Sept 6, 2012 #35
A GARDENER’S NOTEBOOK
by Lee Reich
It’s payday here on the farmden. The first Magness and Beurrée d’Amanlis pears dropped to the ground, signaling that it’s time to harvest those varieties. Immediately, before the chickens peck at the fallen fruit, which will then get hollowed out by this year’s abundant yellow jackets. The crop is pretty substantial considering last spring’s wide swings in the weather.
|My Seckel pear, ready to harvest
Actually, the real payday — eating the pears — needs to wait a couple of weeks. European pears, such as Magness and Beurrée d’Amanlis, need to be picked underripe to finish ripening off the tree, or else their insides are mush. These two varieties are early ripening, and early ripening pears ripen best if chilled for a couple of weeks before being brought to room temperature for ripening.
The pears must achieve a certain degree of maturity before they can ripen to perfection off the tree. The easiest way to tell when that magic moment has arrived is when the fruit stalk separates readily from the tree as the fruit is gently lifted and rotated. That’s after a few fallen fruits call attention to the tree. Not all fruits reach that lift-twist-separate stage simultaneously so I’ll go over the trees again 2 or 3 more times. (A refractometer, which measures sugars, also can indicate when to harvest, although the fruit must be cut so then can’t ripen for eating; most pears can be picked if sample fruits show refractometer readings greater than 10°Bx.)

■ **Provided data**
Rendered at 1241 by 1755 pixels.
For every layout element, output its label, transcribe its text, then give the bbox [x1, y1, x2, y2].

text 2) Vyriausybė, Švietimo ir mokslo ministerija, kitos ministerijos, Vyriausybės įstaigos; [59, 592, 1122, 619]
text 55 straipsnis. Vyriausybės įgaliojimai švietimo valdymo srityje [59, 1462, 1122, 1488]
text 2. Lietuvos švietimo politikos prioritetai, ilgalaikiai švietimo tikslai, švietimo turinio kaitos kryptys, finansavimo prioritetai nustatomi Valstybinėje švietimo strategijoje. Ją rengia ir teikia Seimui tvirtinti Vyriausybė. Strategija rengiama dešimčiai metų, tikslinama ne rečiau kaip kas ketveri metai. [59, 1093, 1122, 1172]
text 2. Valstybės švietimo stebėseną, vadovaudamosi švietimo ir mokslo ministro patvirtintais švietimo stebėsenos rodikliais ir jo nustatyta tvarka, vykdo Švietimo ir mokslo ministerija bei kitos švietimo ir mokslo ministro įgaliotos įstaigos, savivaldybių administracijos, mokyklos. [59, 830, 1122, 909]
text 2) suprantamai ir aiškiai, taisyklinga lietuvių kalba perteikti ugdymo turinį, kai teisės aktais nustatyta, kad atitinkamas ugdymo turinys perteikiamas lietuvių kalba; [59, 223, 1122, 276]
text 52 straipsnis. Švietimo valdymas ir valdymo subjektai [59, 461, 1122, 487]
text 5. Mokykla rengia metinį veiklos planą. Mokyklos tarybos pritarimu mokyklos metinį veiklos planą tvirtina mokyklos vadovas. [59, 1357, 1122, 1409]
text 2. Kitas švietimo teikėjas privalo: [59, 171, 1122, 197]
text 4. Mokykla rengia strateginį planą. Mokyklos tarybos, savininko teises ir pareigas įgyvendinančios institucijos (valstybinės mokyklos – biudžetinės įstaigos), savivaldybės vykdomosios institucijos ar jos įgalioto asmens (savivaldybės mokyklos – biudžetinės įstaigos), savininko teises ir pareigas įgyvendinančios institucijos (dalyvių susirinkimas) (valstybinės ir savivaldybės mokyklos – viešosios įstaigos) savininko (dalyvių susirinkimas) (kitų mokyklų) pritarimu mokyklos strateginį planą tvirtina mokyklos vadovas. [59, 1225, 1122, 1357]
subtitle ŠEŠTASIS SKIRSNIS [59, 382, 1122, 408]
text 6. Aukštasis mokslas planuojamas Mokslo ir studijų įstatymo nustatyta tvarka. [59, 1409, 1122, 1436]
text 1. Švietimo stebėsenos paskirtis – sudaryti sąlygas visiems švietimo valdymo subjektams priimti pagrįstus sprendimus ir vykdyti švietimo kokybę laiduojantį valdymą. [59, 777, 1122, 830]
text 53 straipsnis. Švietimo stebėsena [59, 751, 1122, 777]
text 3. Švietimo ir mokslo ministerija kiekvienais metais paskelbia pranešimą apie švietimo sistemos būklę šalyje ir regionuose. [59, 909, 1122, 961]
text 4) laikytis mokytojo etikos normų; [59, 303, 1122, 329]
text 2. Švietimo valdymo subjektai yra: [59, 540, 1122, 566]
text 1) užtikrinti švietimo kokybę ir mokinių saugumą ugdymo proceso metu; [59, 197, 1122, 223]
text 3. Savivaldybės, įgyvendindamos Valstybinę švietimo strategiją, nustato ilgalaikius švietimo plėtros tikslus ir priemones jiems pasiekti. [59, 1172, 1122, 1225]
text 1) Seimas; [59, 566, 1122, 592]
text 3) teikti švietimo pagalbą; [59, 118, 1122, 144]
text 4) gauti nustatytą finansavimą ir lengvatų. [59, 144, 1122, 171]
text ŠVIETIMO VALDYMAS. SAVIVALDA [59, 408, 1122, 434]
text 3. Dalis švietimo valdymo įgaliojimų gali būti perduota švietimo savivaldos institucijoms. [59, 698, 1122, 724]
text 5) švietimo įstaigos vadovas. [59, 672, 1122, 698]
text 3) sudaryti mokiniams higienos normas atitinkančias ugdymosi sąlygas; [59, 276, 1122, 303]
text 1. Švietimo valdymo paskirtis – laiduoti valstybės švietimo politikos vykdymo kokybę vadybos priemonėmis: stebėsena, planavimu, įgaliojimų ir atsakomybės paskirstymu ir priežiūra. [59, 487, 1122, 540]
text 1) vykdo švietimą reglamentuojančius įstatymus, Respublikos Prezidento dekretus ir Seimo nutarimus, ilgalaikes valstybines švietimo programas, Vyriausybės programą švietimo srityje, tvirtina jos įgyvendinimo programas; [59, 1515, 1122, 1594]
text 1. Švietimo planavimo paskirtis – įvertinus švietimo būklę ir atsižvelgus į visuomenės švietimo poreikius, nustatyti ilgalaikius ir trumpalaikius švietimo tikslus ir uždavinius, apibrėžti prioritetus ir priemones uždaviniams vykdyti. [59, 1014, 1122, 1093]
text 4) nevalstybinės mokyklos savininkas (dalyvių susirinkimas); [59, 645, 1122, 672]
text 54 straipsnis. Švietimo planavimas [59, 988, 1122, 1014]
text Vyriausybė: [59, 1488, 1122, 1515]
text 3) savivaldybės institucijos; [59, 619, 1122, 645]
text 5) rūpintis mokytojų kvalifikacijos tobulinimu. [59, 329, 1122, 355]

■ **Things to do**
[1] Summarize the pear-harvest passage in two sentences.
[2] Write what comes next in the pear-harvest passage, starting after its final sentence.

■ **Answers for the tasks**
[1] The first Magness and Beurrée d’Amanlis pears have dropped, which signals harvest time, but eating them must wait a couple of weeks: European pears are picked underripe to finish ripening off the tree, and these early varieties ripen best if chilled for a couple of weeks first. The fruit is ready to pick when its stalk separates readily as it is gently lifted and rotated, so the trees get gone over two or three more times, and a refractometer reading greater than 10°Bx can also indicate when to harvest.

[2]
|Magness, one of the best of the European pears
Color on my Asian pears, the varieties Chojura and Yoinashi, is becoming more vibrant, which is their way of telling me that they’re near ripening. Unlike European pears, Asian pears don’t taste their best unless plucked from the tree dead ripe. When ready, they’re at that lift-twist-separate stage. They’ll need especially careful picking because as a result of last spring’s frost, less than a dozen of the golden gems hang from the branches, making each fruit all the more prized.
The tree fruits highlight what a strange growing season it has been. Besides the dramatic early warming last spring and the dramatic freezes that followed, the growing season got started early and has been unusually hot. The upshot is that everything, fruitwise, is advanced ahead of its usual schedule. Magness pears typically ripen for me around the middle of September, with Chojura beginning soon after. This year, all these fruits are ripening about 2 weeks early.
A hot season and early ripening could effect fruit quality, especially of pears. Some varieties taste best following warmer summers, others during cooler summers. Temperatures during ripening also have an effect on quality. It’s known that hot temperatures in the two months preceding harvest bring out the best flavors in Bartlett and Bosc pears, and that Anjou pears like it cool. The effect of temperature on the more obscure pear varieties, which are what I grow, is not well elucidated. Time, beginning in 2 weeks, when tasting begins, will tell.
This morning I was scything some tall grass and weeds beneath my persimmon trees in anticipation of their ripening. Mowing exposed a ripe, orange persimmon couched softly among stems and leaves on the ground. And then another one, and then another. I looked up and confirmed that Mohler persimmons are ripening.
Mohler is one of a number of varieties of American persimmon that are cold hardy and will ripen their fruits this far north. My persimmons have survived winter lows below minus 20 degrees F.; Asian persimmons, which you find in the markets, are not nearly that cold hardy. The flavors differ also. American persimmons are drier, with richer flavor, the best varieties having taste and texture something like a dried apricot that’s been soaked in water, dipped in honey, and given a dash of spice.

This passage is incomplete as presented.